海岸で生き埋めのまま満ち潮で溺れ死んだ女の事件が、
発展した企業の闇を暴き出して、意外な真相が明らかとなる。
スウェーデン、ストックホルム。
警察大学に通うオリヴィア。
夏休みの課題で、死んだ父がかつて捜査を担当した未解決事件を調べ始める。
その事件とは、砂浜で生き埋めにされて、満ち潮で溺れ死んだ外国人の女性の事件。
当時父とともに事件を捜査していた元刑事・スティルトンの行方を捜すと、
ホームレスとなっていた・・・。
物語は、オリヴィアの事件を調べる様子と、
スティルトンのホームレスの生活が中心に描かれる。
そのほか、強引なやり口が批判されている大企業の社長のマグヌソンや
ホームレスを襲撃して、その映像をネットにアップするグループ、
スティルトンの元の同僚の警察の人間の様子も描かれる。
多視点で描かれるので事件を中心に現在と過去を幅広く描いている
のかもしれないが、
ちょっと物語が散漫になってしまっているように感じた。
若くて怖いもの知らずのオリヴィアが、
当時だれも解明できなかった事件の真相に突き当たる・・・・
という展開を期待していたが、
思ったほどオリヴィアは活躍しない。
殺人現場となった島まで行って調査するも、
それ以降は突っ込んで調べる様子は感じられなかった。
夏休みの課題で調べ始めるというのも、
捜査の動機としてはちょっと弱いと、途中で感じしまった。
なぜ彼女が・・・という疑問はラストのサプライズで明かされるのだが、
すべてがそのために仕組まれているので、
物語がちょっと強引な感じもした。

### 短い問題 A
この書評によると、オリヴィアが夏休みの課題で調べ始めたのはどのような事件か。
### 短い問題 B
この書評のうち、「殺人現場となった島まで行って調査するも、」から「物語がちょっと強引な感じもした。」までを、その語句も含めて一字一句変えずに打ち直してください。

### データ抜粋
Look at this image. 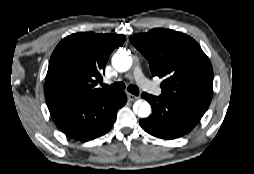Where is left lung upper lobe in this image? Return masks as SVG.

### 記述式解答 A
死んだ父がかつて捜査を担当した未解決事件で、砂浜で生き埋めにされて満ち潮で溺れ死んだ外国人の女性の事件。

### 記述式解答 B
殺人現場となった島まで行って調査するも、
それ以降は突っ込んで調べる様子は感じられなかった。
夏休みの課題で調べ始めるというのも、
捜査の動機としてはちょっと弱いと、途中で感じしまった。
なぜ彼女が・・・という疑問はラストのサプライズで明かされるのだが、
すべてがそのために仕組まれているので、
物語がちょっと強引な感じもした。